I find that Jon Stahl's Journal often has interesting links to material on the web which may no longer be precisely timely but is certainly relevant. Such is the case with his link to Donella Meadow's excellent 1997 article in Whole Earth magazine, Places to Intervene in a System. It's a system-focused approach to finding points of leverage, which often, as she notes, "are not intuitive."
The nine intervention points:
9. Numbers (subsidies, taxes, standards).8. Material stocks and flows.
7. Regulating negative feedback loops.
6. Driving positive feedback loops.
5. Information flows.
4. The rules of the system (incentives, punishment, constraints).
3. The power of self-organization.
2. The goals of the system.
1. The mindset or paradigm out of which the goals, rules, feedback structure arise.

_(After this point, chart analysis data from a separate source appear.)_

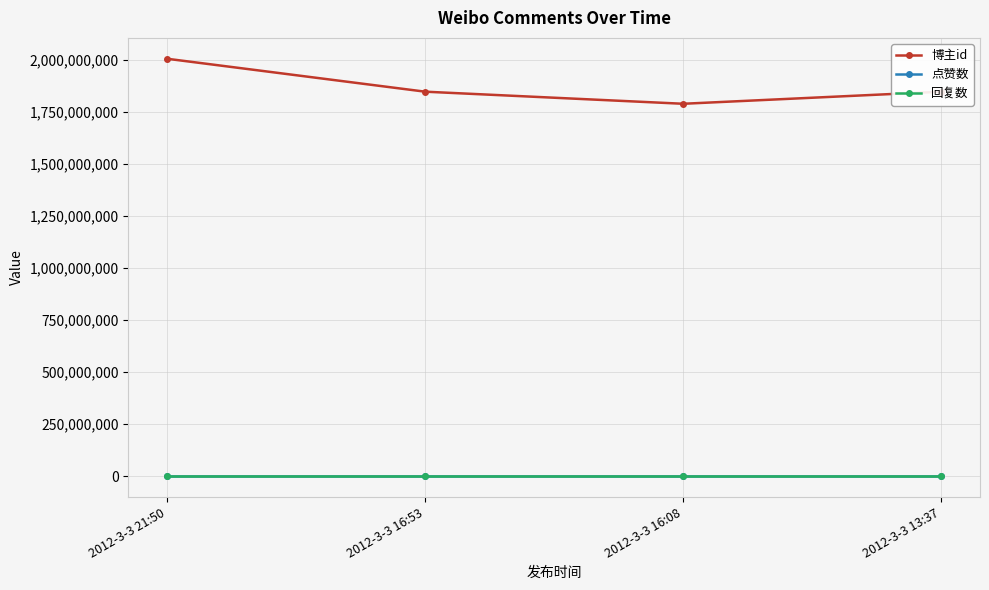

Does the chart have visible grid lines?

Yes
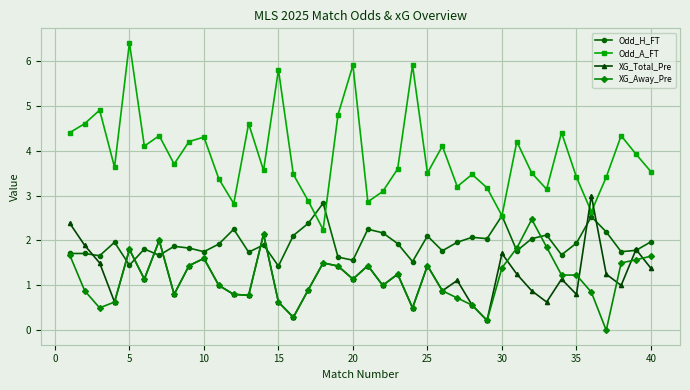

How many interior local peaks does the Odd_A_FT series have?

13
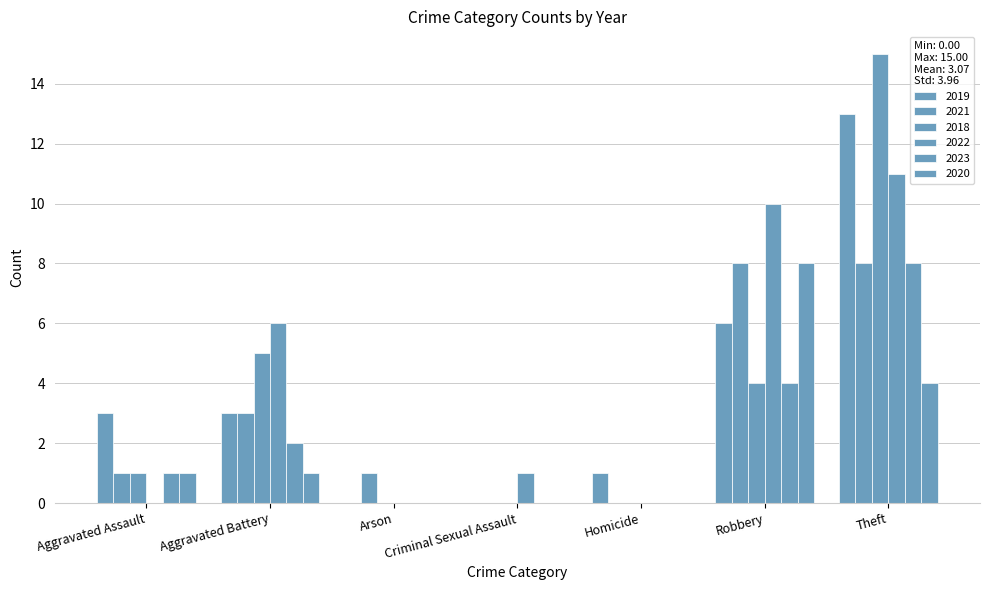

What is the sum of all 2021 values?

21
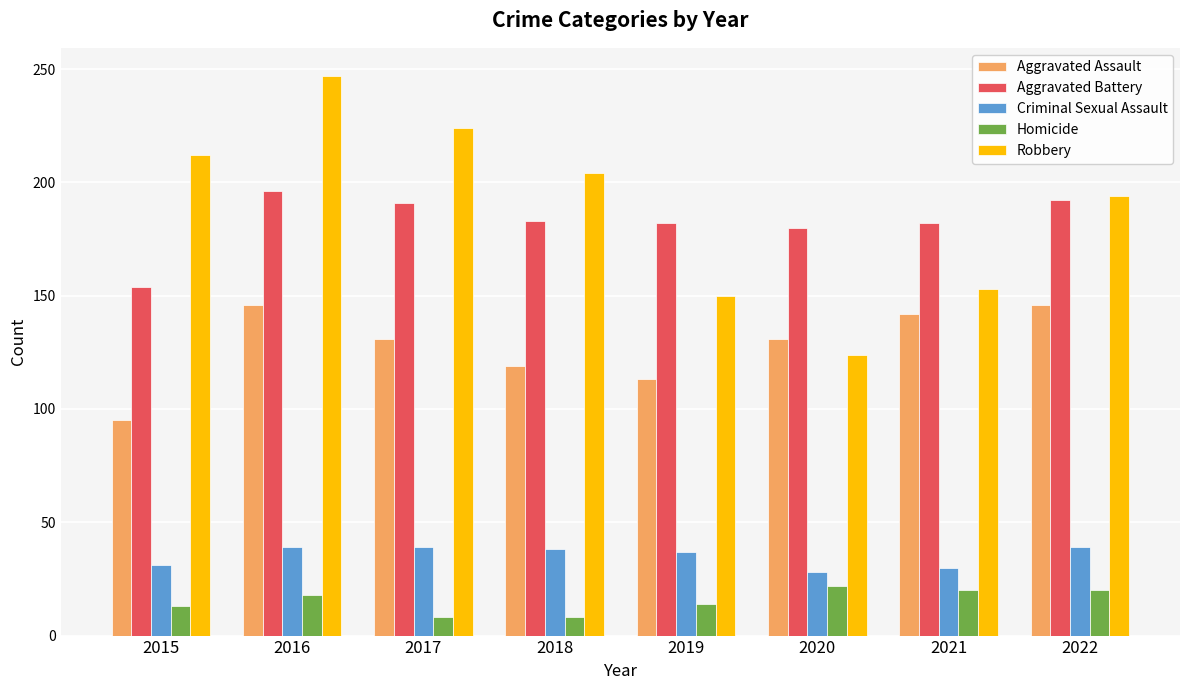

Rank the series at 2017 from highest to lowest value.

Robbery, Aggravated Battery, Aggravated Assault, Criminal Sexual Assault, Homicide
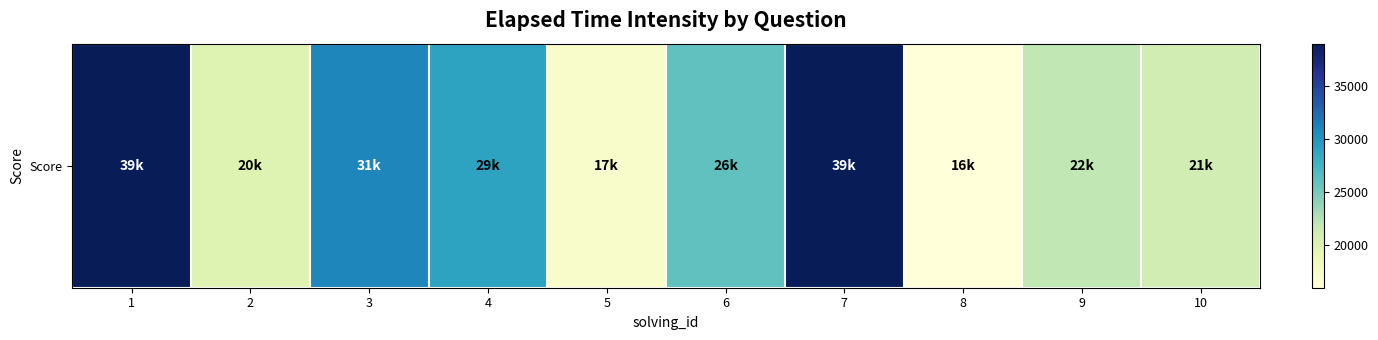

Rank the categories by value from highest to lowest.

1, 7, 3, 4, 6, 9, 10, 2, 5, 8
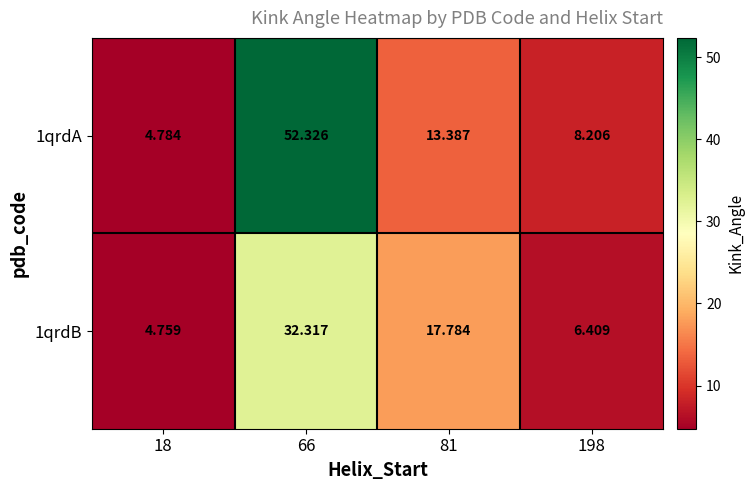

List the series in order of their peak value, highest first.

1qrdA, 1qrdB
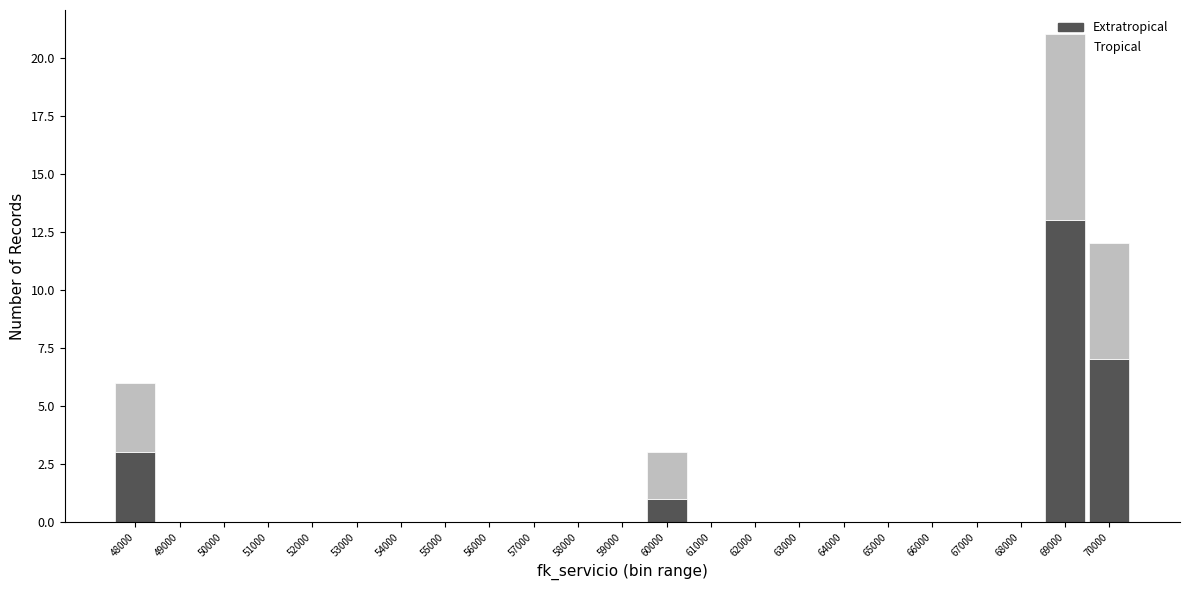

True or false: Extratropical has a value of -6 at 63000.

False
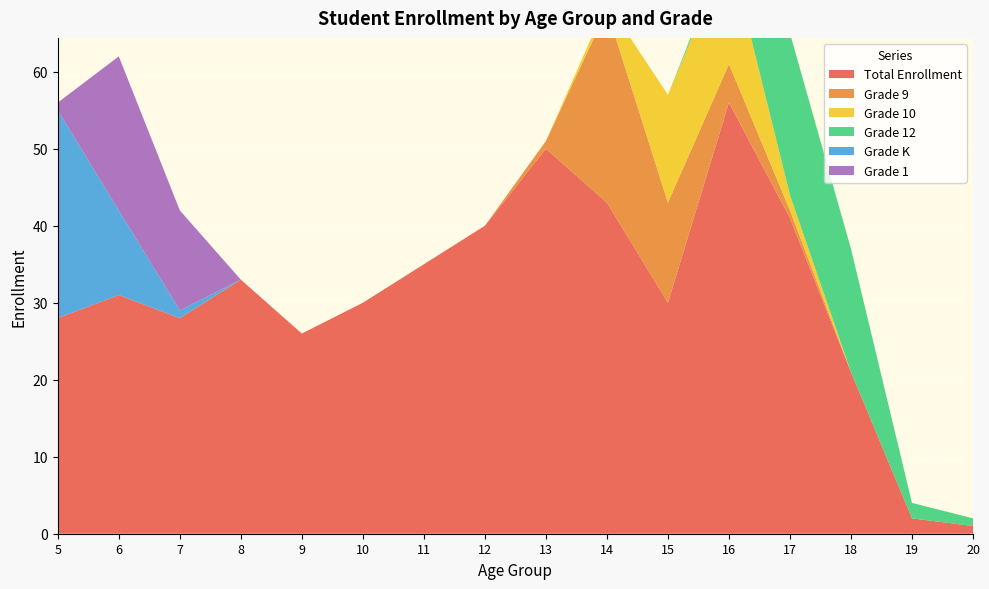

Reading left to right, list all the values displayed in this chart.

Total Enrollment: 28	31	28	33	26	30	35	40	50	43	30	56	41	21	2	1
Grade 9: 0	0	0	0	0	0	0	0	1	25	13	5	1	0	0	0
Grade 10: 0	0	0	0	0	0	0	0	0	1	14	15	2	0	0	0
Grade 12: 0	0	0	0	0	0	0	0	0	0	0	1	21	16	2	1
Grade K: 27	11	1	0	0	0	0	0	0	0	0	0	0	0	0	0
Grade 1: 1	20	13	0	0	0	0	0	0	0	0	0	0	0	0	0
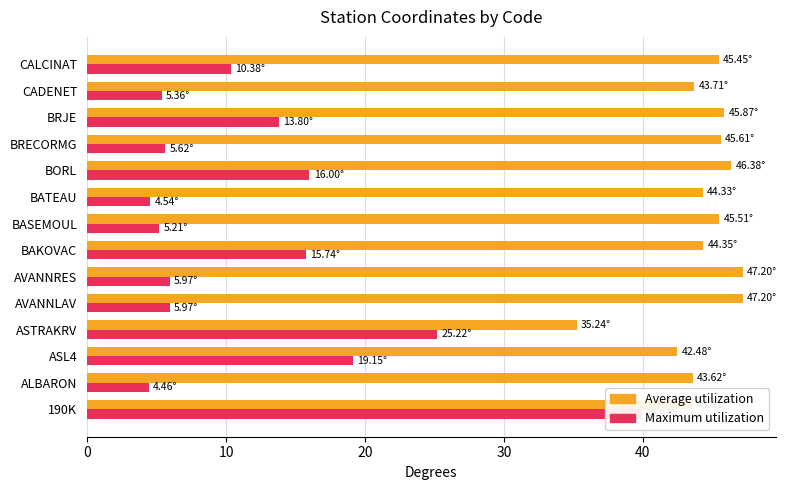

At how many categories does at least one series exceed 23?

14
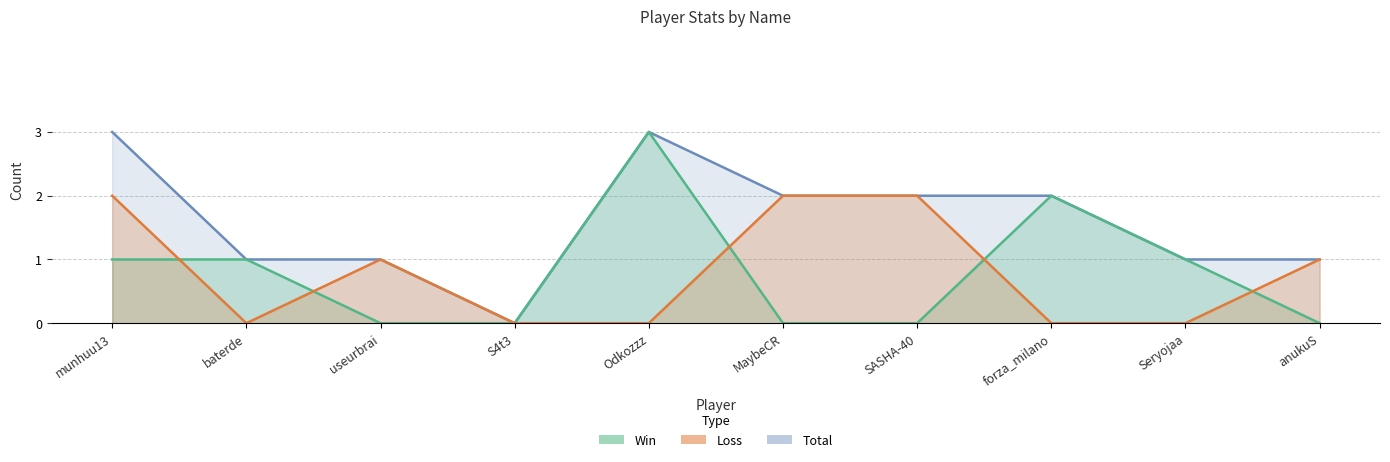

Between MaybeCR and Seryojaa, which series saw the biggest shift?

Loss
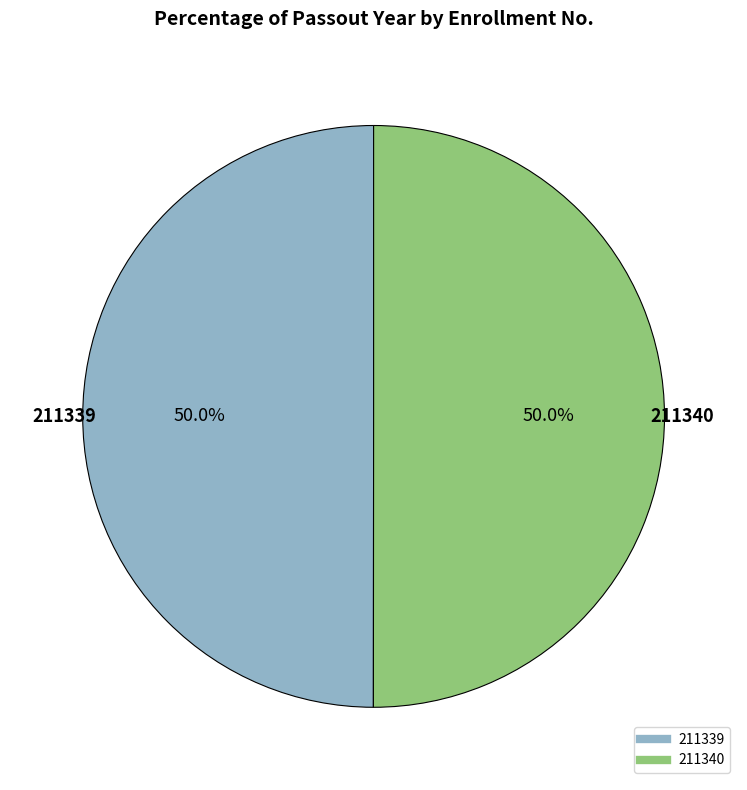

How many slices are in this pie chart?

2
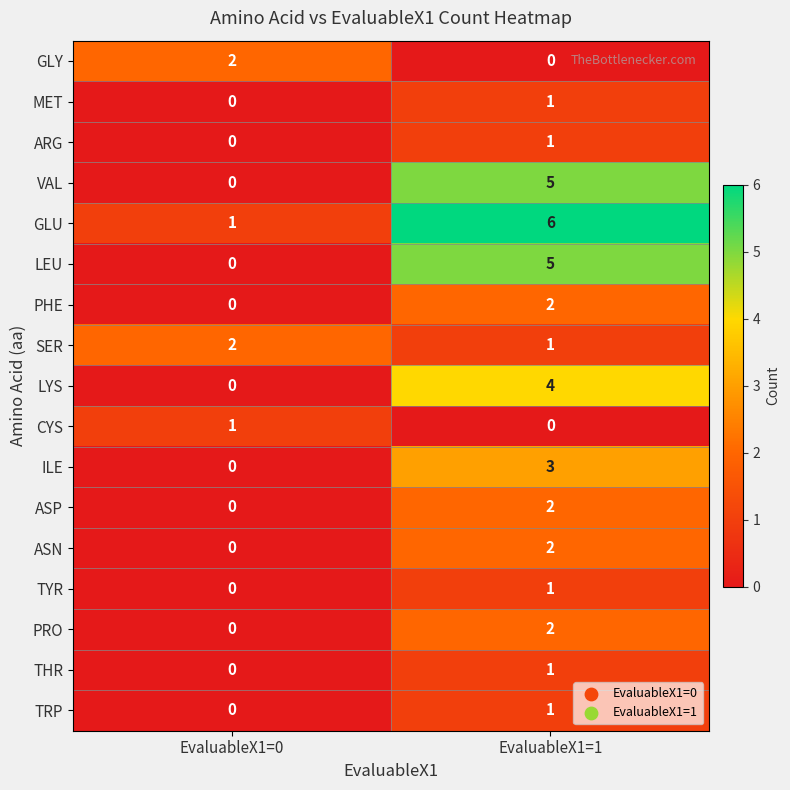

List the labels in order of ASN value, smallest first.

EvaluableX1=0, EvaluableX1=1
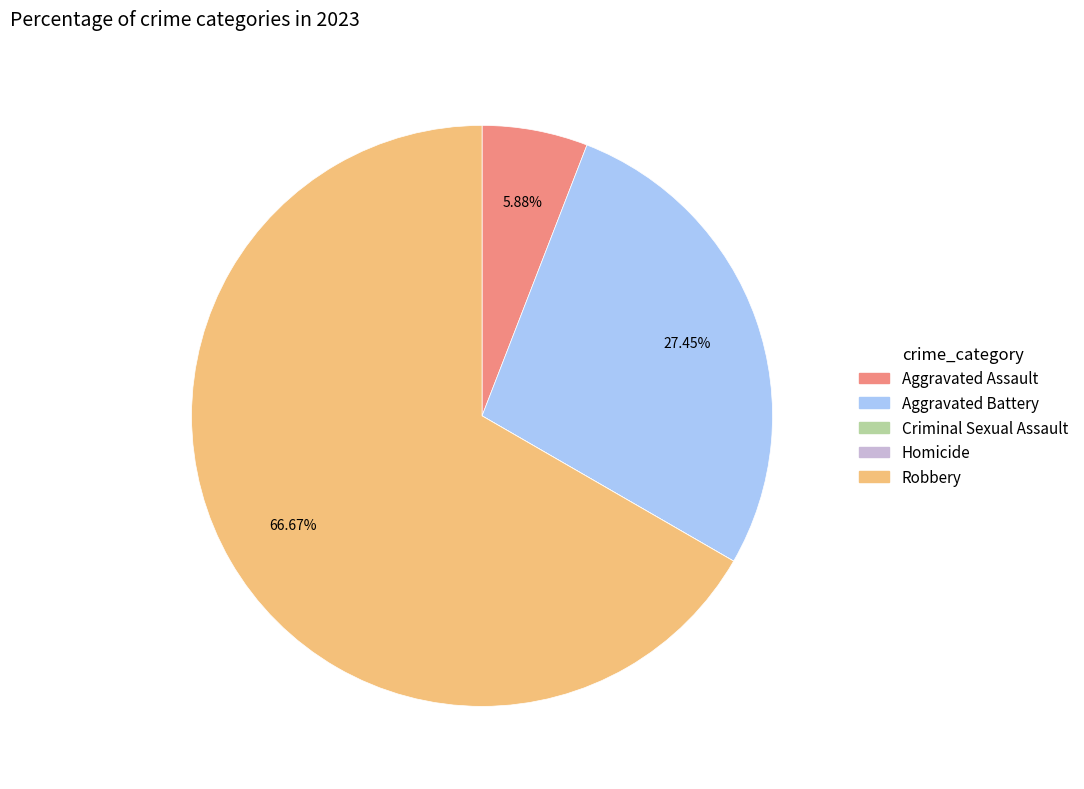

Is there a majority slice in this chart?

Yes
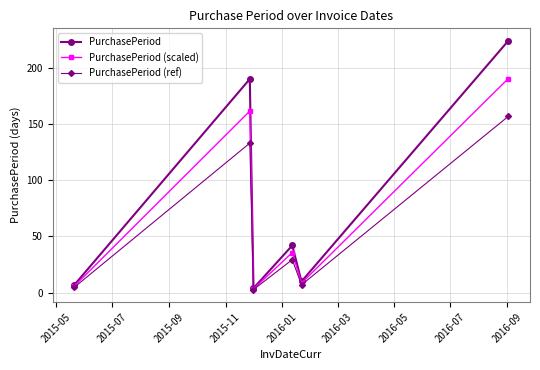

Which series has the largest range (max minus min)?

PurchasePeriod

Meadows covers each item in substantial detail. She concludes with an appeal to let go of comfortable paradigms in order to attack the roots of global problems:
I don't think there are cheap tickets to system change. You have to work at it, whether that means rigorously analyzing a system or rigorously casting off paradigms. In the end, it seems that leverage has less to do with pushing levers than it does with disciplined thinking combined with strategically, profoundly, madly letting go.
Comments (1)
Gr.... one of my least favorite thinkers, I'm afraid. Her stuff is either incredibly misunderstood, or basically useless. Every time I've seen it come up in discussion, things veer away from concrete action towards readily defineable goals into vague discussion of the philosophy of the system...
It seems to appeal to that streak of both greens and the left who think that by revisioning the system in a working form, things will change. However, in practice, all that happens is that the converted feel they have done what must be done, and the hard work of by-god dealing with the "lower" levels of the system, where all the actual work gets done, is posponed.
Consider yourselves warned. Those are just my experiences with people using (and hopefully misusing her work) but I feel she's false-comfort to a hard numbers world.